Exercise prompt
Could you repeat, word for word, only the lines from the one containing "X64269620Y-121851420D01*" through the final line of the records below?

***

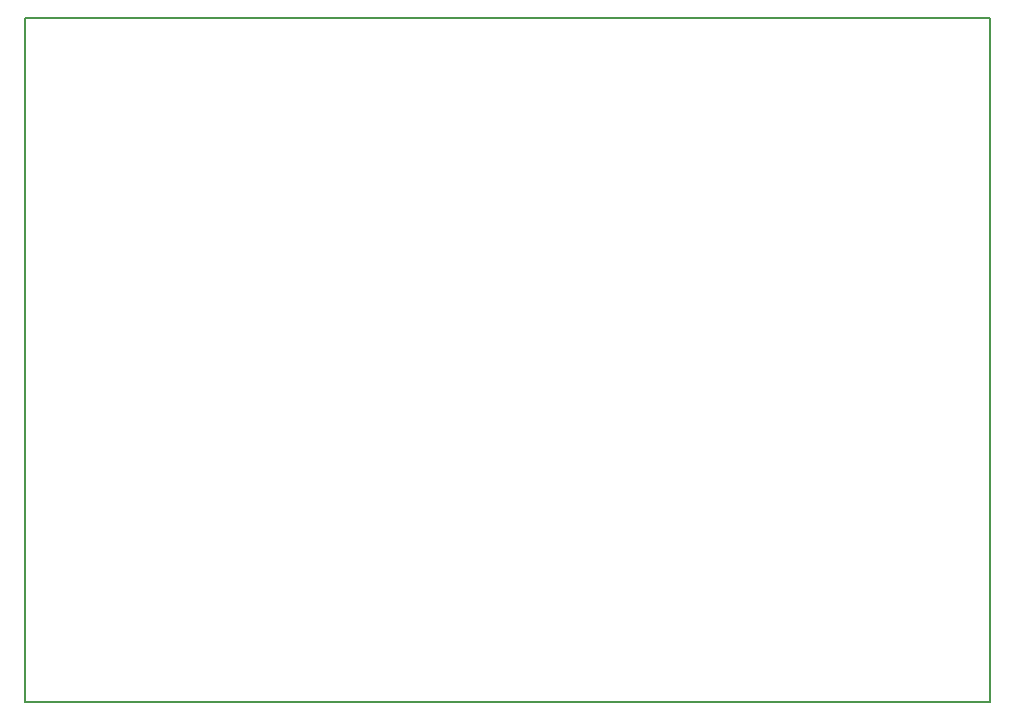
<source format=gbr>
G04 #@! TF.GenerationSoftware,KiCad,Pcbnew,(5.1.6)-1*
G04 #@! TF.CreationDate,2020-10-15T22:30:15-04:00*
G04 #@! TF.ProjectId,electronique_drone,656c6563-7472-46f6-9e69-7175655f6472,3*
G04 #@! TF.SameCoordinates,Original*
G04 #@! TF.FileFunction,Profile,NP*
%FSLAX46Y46*%
G04 Gerber Fmt 4.6, Leading zero omitted, Abs format (unit mm)*
G04 Created by KiCad (PCBNEW (5.1.6)-1) date 2020-10-15 22:30:15*
%MOMM*%
%LPD*%
G01*
G04 APERTURE LIST*
G04 #@! TA.AperFunction,Profile*
%ADD10C,0.150000*%
G04 #@! TD*
G04 APERTURE END LIST*
D10*
X64269620Y-121851420D02*
X64234060Y-63980060D01*
X145930620Y-121864120D02*
X64269620Y-121851420D01*
X145940780Y-63969900D02*
X145930620Y-121864120D01*
X64234060Y-63980060D02*
X145940780Y-63969900D01*
M02*

</source>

***

Result for this task
X64269620Y-121851420D01*
X145940780Y-63969900D02*
X145930620Y-121864120D01*
X64234060Y-63980060D02*
X145940780Y-63969900D01*
M02*

</source>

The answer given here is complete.